→ **What you are asked to do**
Return only the lines of the data below from the line with "39: (607, 509, 3.33)" up to and including the line with "10: (610, 530, 3.36)", exactly as written, with the pictures omitted.

→ **Supplied material**
+++
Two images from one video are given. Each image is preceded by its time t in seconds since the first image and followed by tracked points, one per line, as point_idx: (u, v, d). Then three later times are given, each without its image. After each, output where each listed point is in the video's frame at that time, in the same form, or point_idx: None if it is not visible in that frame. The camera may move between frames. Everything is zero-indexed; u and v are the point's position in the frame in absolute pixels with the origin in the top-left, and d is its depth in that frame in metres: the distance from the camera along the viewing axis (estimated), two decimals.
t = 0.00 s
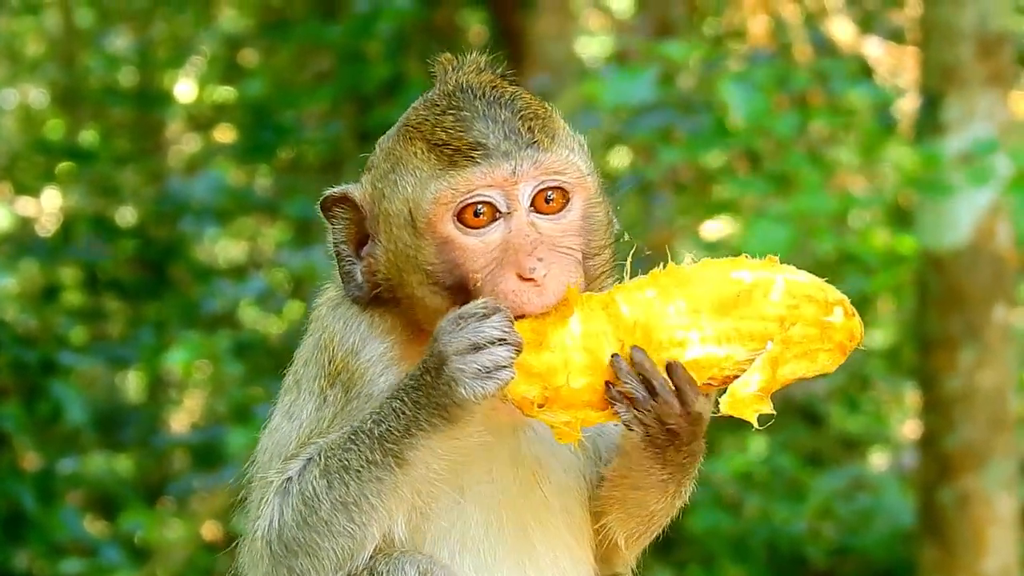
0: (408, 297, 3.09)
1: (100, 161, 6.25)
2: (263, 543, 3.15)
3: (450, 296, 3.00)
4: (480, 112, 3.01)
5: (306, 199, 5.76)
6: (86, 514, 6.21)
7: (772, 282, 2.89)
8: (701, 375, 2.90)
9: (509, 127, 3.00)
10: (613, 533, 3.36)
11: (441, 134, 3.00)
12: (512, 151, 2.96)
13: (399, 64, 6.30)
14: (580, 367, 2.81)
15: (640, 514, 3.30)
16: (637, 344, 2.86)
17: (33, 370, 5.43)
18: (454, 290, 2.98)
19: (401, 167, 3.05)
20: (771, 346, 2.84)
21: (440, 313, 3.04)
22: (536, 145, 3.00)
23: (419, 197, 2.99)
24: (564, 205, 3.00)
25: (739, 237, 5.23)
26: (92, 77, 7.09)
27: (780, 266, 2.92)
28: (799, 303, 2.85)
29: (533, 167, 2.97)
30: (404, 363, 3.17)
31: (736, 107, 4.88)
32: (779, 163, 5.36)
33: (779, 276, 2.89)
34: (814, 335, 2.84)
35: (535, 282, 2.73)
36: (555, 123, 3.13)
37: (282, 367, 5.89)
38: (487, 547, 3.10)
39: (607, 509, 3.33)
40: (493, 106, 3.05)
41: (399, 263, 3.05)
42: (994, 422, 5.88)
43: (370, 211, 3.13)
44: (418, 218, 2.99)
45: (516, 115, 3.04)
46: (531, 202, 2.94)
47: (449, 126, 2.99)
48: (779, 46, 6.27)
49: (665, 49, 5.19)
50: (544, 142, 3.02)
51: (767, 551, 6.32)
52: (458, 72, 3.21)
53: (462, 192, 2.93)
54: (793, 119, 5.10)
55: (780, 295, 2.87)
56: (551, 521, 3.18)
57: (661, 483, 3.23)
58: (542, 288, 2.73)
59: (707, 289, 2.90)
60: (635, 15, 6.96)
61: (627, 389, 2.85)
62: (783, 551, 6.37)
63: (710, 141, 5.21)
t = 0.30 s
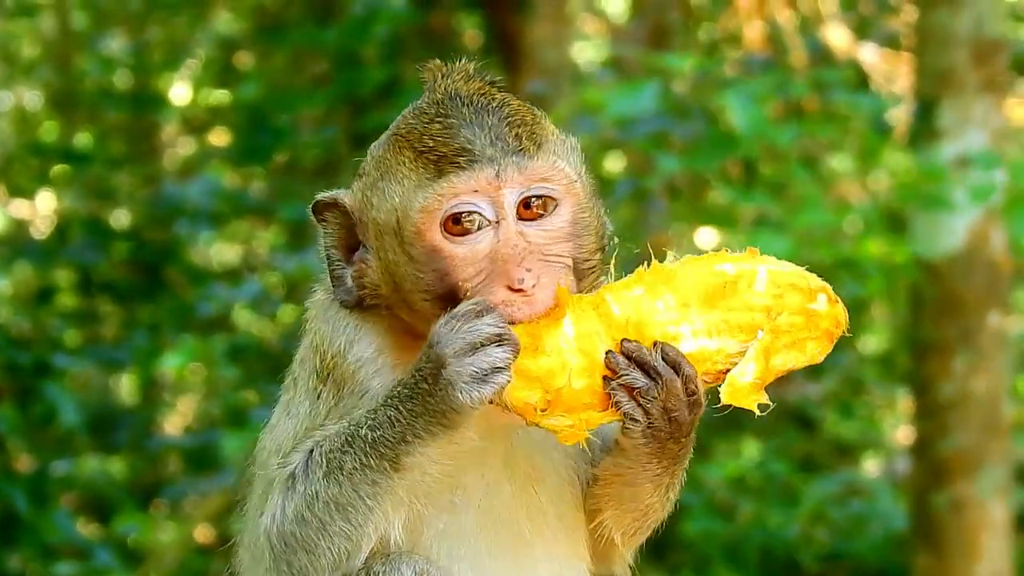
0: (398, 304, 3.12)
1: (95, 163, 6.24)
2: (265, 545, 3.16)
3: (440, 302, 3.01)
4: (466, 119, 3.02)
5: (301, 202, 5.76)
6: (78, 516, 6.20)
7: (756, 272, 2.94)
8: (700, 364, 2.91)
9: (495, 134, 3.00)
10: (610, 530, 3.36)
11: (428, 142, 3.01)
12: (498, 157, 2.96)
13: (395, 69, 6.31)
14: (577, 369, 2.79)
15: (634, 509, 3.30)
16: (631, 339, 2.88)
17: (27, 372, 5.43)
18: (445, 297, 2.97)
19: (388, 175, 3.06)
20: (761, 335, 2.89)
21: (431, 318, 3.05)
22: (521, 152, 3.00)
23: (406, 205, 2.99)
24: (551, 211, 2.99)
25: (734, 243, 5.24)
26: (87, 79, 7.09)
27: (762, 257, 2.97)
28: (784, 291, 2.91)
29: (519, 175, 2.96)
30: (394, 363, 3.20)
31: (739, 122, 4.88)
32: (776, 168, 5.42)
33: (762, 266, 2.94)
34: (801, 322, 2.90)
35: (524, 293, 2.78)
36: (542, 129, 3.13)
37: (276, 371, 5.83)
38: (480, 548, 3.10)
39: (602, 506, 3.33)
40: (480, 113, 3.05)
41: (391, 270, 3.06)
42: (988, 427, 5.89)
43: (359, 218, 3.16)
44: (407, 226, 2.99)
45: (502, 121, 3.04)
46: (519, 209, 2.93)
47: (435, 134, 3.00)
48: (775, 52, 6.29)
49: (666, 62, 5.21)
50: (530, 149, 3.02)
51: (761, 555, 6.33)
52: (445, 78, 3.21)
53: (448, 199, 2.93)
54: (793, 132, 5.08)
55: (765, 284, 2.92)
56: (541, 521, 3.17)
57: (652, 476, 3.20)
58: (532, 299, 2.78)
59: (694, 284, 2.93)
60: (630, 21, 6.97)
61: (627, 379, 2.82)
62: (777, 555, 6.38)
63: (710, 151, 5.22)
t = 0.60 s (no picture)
0: (398, 300, 3.13)
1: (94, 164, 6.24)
2: (274, 553, 3.17)
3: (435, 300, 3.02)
4: (459, 116, 3.02)
5: (299, 203, 5.76)
6: (77, 517, 6.18)
7: (766, 295, 2.94)
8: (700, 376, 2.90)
9: (487, 131, 3.01)
10: (606, 545, 3.27)
11: (420, 139, 3.01)
12: (488, 156, 2.97)
13: (394, 69, 6.31)
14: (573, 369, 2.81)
15: (630, 525, 3.21)
16: (631, 348, 2.89)
17: (27, 373, 5.43)
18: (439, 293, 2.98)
19: (383, 172, 3.08)
20: (763, 357, 2.89)
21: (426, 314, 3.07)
22: (512, 150, 3.01)
23: (399, 204, 3.01)
24: (541, 209, 3.01)
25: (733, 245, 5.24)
26: (86, 80, 7.09)
27: (774, 282, 2.97)
28: (792, 319, 2.92)
29: (511, 173, 2.98)
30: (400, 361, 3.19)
31: (744, 130, 4.79)
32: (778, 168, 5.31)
33: (774, 291, 2.94)
34: (806, 352, 2.91)
35: (512, 293, 2.83)
36: (536, 125, 3.13)
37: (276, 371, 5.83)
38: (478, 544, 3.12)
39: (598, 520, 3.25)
40: (472, 109, 3.05)
41: (387, 267, 3.08)
42: (988, 427, 5.90)
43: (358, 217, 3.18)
44: (400, 225, 3.01)
45: (494, 118, 3.04)
46: (510, 207, 2.95)
47: (427, 131, 3.01)
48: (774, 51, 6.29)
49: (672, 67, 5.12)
50: (522, 146, 3.03)
51: (761, 555, 6.33)
52: (440, 73, 3.20)
53: (438, 198, 2.95)
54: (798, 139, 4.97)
55: (774, 310, 2.92)
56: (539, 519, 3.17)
57: (651, 491, 3.13)
58: (519, 298, 2.83)
59: (704, 298, 2.94)
60: (629, 20, 6.96)
61: (625, 395, 2.81)
62: (776, 555, 6.37)
63: (716, 160, 5.15)
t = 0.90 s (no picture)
0: (387, 281, 3.11)
1: (95, 164, 6.24)
2: (273, 553, 3.36)
3: (427, 283, 2.94)
4: (462, 104, 3.00)
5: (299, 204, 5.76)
6: (77, 518, 6.17)
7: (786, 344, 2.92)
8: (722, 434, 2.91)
9: (489, 117, 2.97)
10: (610, 565, 3.31)
11: (424, 124, 2.99)
12: (493, 140, 2.91)
13: (395, 70, 6.32)
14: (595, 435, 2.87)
15: (636, 544, 3.27)
16: (650, 417, 2.92)
17: (27, 373, 5.43)
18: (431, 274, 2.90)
19: (383, 154, 3.07)
20: (784, 411, 2.90)
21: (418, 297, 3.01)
22: (516, 138, 2.95)
23: (400, 187, 2.98)
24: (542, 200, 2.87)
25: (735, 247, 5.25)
26: (86, 80, 7.09)
27: (795, 328, 2.93)
28: (815, 365, 2.89)
29: (513, 160, 2.89)
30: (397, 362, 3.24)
31: (750, 142, 4.75)
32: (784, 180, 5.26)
33: (795, 339, 2.91)
34: (829, 393, 2.89)
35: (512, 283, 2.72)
36: (540, 118, 3.09)
37: (276, 372, 5.86)
38: None
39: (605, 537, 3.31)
40: (475, 96, 3.04)
41: (381, 246, 3.06)
42: (988, 428, 5.90)
43: (353, 196, 3.19)
44: (397, 206, 2.98)
45: (497, 105, 3.02)
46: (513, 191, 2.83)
47: (433, 117, 2.98)
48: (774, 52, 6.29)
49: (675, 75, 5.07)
50: (525, 135, 2.97)
51: (761, 556, 6.34)
52: (448, 60, 3.23)
53: (440, 180, 2.88)
54: (803, 146, 4.94)
55: (796, 359, 2.89)
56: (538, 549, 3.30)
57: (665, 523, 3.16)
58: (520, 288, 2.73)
59: (722, 353, 2.93)
60: (629, 22, 6.96)
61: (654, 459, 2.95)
62: (775, 555, 6.38)
63: (721, 168, 5.12)
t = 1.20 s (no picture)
0: (394, 292, 3.15)
1: (96, 163, 6.24)
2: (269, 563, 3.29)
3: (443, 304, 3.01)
4: (498, 142, 2.98)
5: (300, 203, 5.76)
6: (79, 518, 6.17)
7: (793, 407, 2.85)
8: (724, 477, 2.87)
9: (528, 156, 2.96)
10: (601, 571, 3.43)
11: (460, 156, 2.97)
12: (531, 186, 2.91)
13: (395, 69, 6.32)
14: (598, 478, 2.88)
15: (627, 554, 3.38)
16: (651, 468, 2.90)
17: (29, 373, 5.44)
18: (449, 299, 2.98)
19: (411, 171, 3.05)
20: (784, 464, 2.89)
21: (431, 316, 3.07)
22: (553, 180, 2.95)
23: (428, 212, 2.98)
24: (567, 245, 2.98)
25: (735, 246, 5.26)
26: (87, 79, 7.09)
27: (805, 393, 2.85)
28: (820, 423, 2.84)
29: (550, 204, 2.92)
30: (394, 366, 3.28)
31: (756, 147, 4.74)
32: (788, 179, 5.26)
33: (802, 402, 2.84)
34: (831, 445, 2.87)
35: (539, 327, 2.85)
36: (566, 151, 3.11)
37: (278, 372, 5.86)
38: None
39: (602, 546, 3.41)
40: (509, 128, 3.03)
41: (393, 259, 3.09)
42: (989, 426, 5.90)
43: (362, 198, 3.19)
44: (425, 232, 2.98)
45: (534, 141, 3.01)
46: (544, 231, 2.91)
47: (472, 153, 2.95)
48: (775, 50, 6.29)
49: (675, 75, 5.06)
50: (561, 176, 2.98)
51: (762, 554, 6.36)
52: (477, 76, 3.17)
53: (479, 221, 2.89)
54: (806, 145, 4.93)
55: (801, 418, 2.84)
56: (535, 556, 3.40)
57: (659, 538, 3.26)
58: (548, 330, 2.85)
59: (728, 417, 2.84)
60: (630, 20, 6.95)
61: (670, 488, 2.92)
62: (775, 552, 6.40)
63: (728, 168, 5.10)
+++
→ **Task response**
39: (607, 509, 3.33)
40: (493, 106, 3.05)
41: (399, 263, 3.05)
42: (994, 422, 5.88)
43: (370, 211, 3.13)
44: (418, 218, 2.99)
45: (516, 115, 3.04)
46: (531, 202, 2.94)
47: (449, 126, 2.99)
48: (779, 46, 6.27)
49: (665, 49, 5.19)
50: (544, 142, 3.02)
51: (767, 551, 6.32)
52: (458, 72, 3.21)
53: (462, 192, 2.93)
54: (793, 119, 5.10)
55: (780, 295, 2.87)
56: (551, 521, 3.18)
57: (661, 483, 3.23)
58: (542, 288, 2.73)
59: (707, 289, 2.90)
60: (635, 15, 6.96)
61: (627, 389, 2.85)
62: (783, 551, 6.37)
63: (710, 141, 5.21)
t = 0.30 s
0: (398, 304, 3.12)
1: (95, 163, 6.24)
2: (265, 545, 3.16)
3: (440, 302, 3.01)
4: (466, 119, 3.02)
5: (301, 202, 5.76)
6: (78, 516, 6.20)
7: (756, 272, 2.94)
8: (700, 364, 2.91)
9: (495, 134, 3.00)
10: (610, 530, 3.36)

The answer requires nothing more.